Agora virou moda com os filmes realizados em duas partes. Assim foi com Che (Steven Soderbergh) que passou a primeira parte há alguns meses e terá a sequência final a ser lançada no Brasil, provavelmente até o final deste ano. Já tínhamos visto outro filme sobre gângteres mitológicos, o correto Inimigos Públicos (Michael Mann), interpretado por Johnny Depp e Marion Cottillard, sobre a vida de John Dillinger, o inimigo público nº. 1 dos EUA, na época da Grande Depressão americana em 1929. Pois não é que a França também tem sua história para contar e o seu "herói" é Jacques Mesrine (Vicent Cassel) no filme Inimigo Público nº. 1- Instituto de Morte, que engordou 20 quilos para estrelar seu personagem, com direção de François Richet, tendo arrebatado três prêmios César na França - semelhante ao Oscar-, como de melhor diretor, ator e direção de arte. Ainda ganhou o prêmio de melhor ator no Festival de Tóquio. Foi rodado em 9 meses as duas partes.
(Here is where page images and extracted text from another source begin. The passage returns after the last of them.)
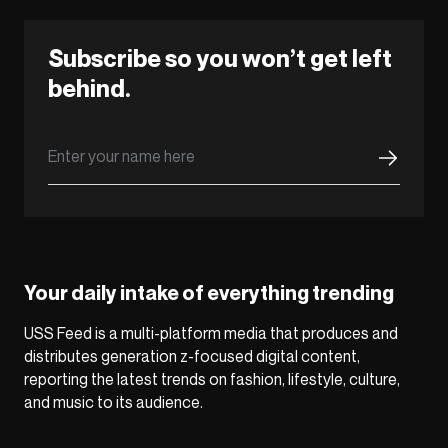
Subscribe so you won’t get left
behind.
Your daily intake of everything trending
USS Feed is a multi-platform media that produces and
distributes generation z-focused digital content,
reporting the latest trends on fashion, lifestyle, culture,
and music to its audience.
Para não ser diferente de Che, chegou a Parte I e a Parte II virá no final do ano, mostrando as incursões no crime de seu gânsgter, com toda perseguição da polícia até seus últimos dias de vida por emboscada. Numa trajetória marcada por espetaculares fugas de prisões consideradas de alta segurança para a década de 60. Só resta aguardar as continuações das referidas segundas partes destes filmes.

O filme é uma cinebiografia do lendário bandido francês Mesrine, baseada em livro escrito na prisão pelo próprio protagonista. Filho de comerciantes bem-sucedidos, tem uma clara e manifesta aversão ao passado do pai, por ter colaborado com a Alemanha na Ocupação Nazista de Hitler na França. Agride com palavras sua mãe, mulher forte e com gênio dominador. Sua família próspera começa a se dilacerar com os pequenos roubos de Mesrine em Paris na década de 60. Entra para a Frente de Libertação da Argélia e na década 70 adere a um outro movimento de luta para libertar Quebéc do Canadá. Aflora seu sentimento libertário, a partir das torturas impostas pelo exercito francês contra os separatistas argelinos.
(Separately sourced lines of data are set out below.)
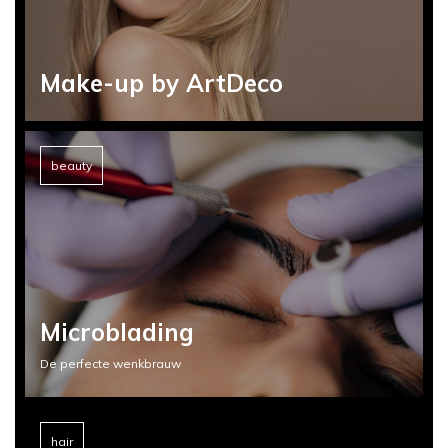
Make-up by ArtDeco
beauty
Microblading
De perfecte wenkbrauw
hair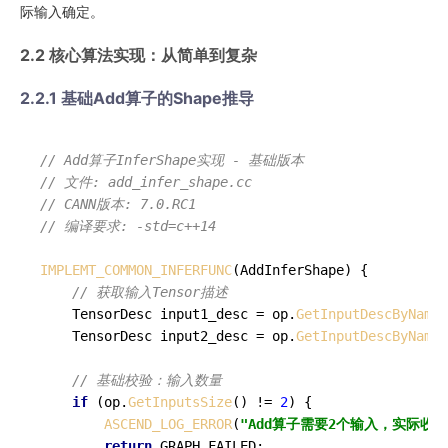
际输入确定。
2.2 核心算法实现：从简单到复杂
2.2.1 基础Add算子的Shape推导
// Add算子InferShape实现 - 基础版本
// 文件: add_infer_shape.cc
// CANN版本: 7.0.RC1
// 编译要求: -std=c++14
IMPLEMT_COMMON_INFERFUNC
(AddInferShape) {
As lutas sociais de independência são o mote do filme, decorrendo daí os diversos assaltos para arrecadar fundos para as lutas e combates sociais, tornando Mesrine respeitado por onde anda, uma espécie de ícone libertário nos moldes de Ernesto "Che" Guevara, sobrepondo a vida pacata daquele homem nascido na pequena cidade de Clichy no interior da França. Mas há um mentor e conselheiro para seus atos subversivos, Guido (Gérard Depardieu), com personalidade cruel, ex-combatente frio e sanguinário, não perdoa traições e sequer demonstra algum tipo de arrependimento.

Há cenas deprimentes como a solitária da prisão, sofre torturas e vive em condições sub-humanas, lembrando em muito o filme estrelado, por Steve Mc Queem, no célebre Papillon. Sua vida é conturbada, mesmo não tendo o charme e o glamour de Dillinger, um apaixonado por sua bela graúna Billie Frechete em Inimigos Públicos, casa-se duas vezes, primeiro com a espanhola Sofia (Elena Anaya), com quem tem dois filhos, e, depois com Jeanne (Cécile de France), uma mulher que o segue na luta armada por seus ideais de libertação.
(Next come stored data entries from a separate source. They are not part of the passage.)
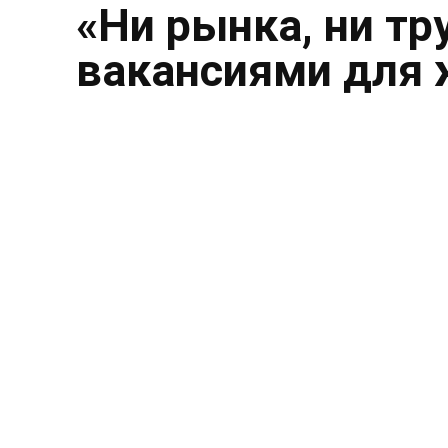
«Ни рынка, ни тр
вакансиями для 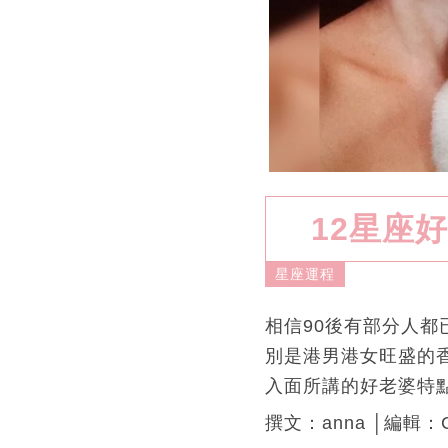
12星座
星座運程
相信90後有部分人都
別是港男港女旺盛的
入面所講的好老婆特
撰文：anna │編輯：C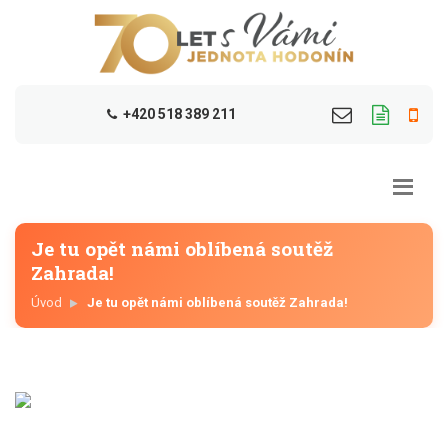
+420 518 389 211
Je tu opět námi oblíbená soutěž
Zahrada!
Úvod
Je tu opět námi oblíbená soutěž Zahrada!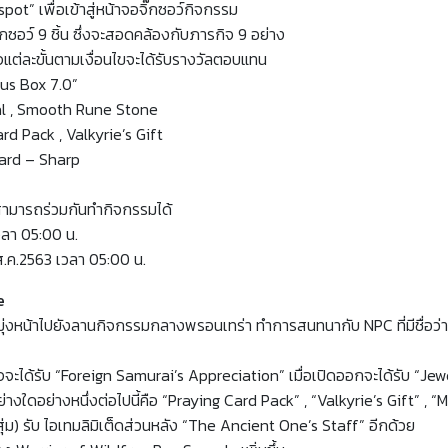
 spot” เพื่อเข้าสู่หน้าจอจิ๊กซอว์กิจกรรม
อว์ 9 ชิ้น ซึ่งจะสอดคล้องกับภารกิจ 9 อย่าง
็จแต่ละขั้นตามเงื่อนไขจะได้รับรางวัลตอบแทน
ious Box 7.0”
edal , Smooth Rune Stone
ard Pack , Valkyrie’s Gift
Shard – Sharp
นสามารถร่วมกันทำกิจกรรมได้
วลา 05:00 น.
ส.ค.2563 เวลา 05:00 น.
e
้มุ่งหน้าไปยังลานกิจกรรมกลางพรอนเทร่า ทำการสนทนากับ NPC ที่มีชื่อว่า
กิจจะได้รับ “Foreign Samurai’s Appreciation” เมื่อเปิดออกจะได้รับ “J
ใดอย่างหนึ่งต่อไปนี้คือ “Praying Card Pack” , “Valkyrie’s Gift” , “M
ุ่ม) รับ ไอเทมลิมิเต็ดส่วนหลัง “The Ancient One’s Staff” อีกด้วย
Há algumas irregularidades no roteiro, como na cena patética em que Mesrine retorna à prisão que fugira com um comparsa e tentam libertar outros presidiários, com muitos tiros e cenas que lembram os velhos filmes de aventura hollywoodianos, esquecendo que se deveria trilhar uma linha mais lógica e voltada para ruptura social e separatista. Porém, o que se vê está mais para velhas e surradas películas policiais americanas.

O longa não consegue decolar com naturalidade, faltando fluidez e sobrando superficialidades. Há altos e baixos na sequência, com indefinições de roteiro quanto a proposta a ser apresentada e desenvolvida. Fica tudo muito artificial, com o alijamento de uma profundidade do tema proposto. Parece que há uma preocupação em alicerçar e cimentar uma estrutura para a continuidade que haverá com a Parte 2. Só que o tiro sai pela culatra, pois afunda quando avança, tal qual areia movediça. Faltou definição, quem sabe poderá ser resgatada e venha surpreender na continuação.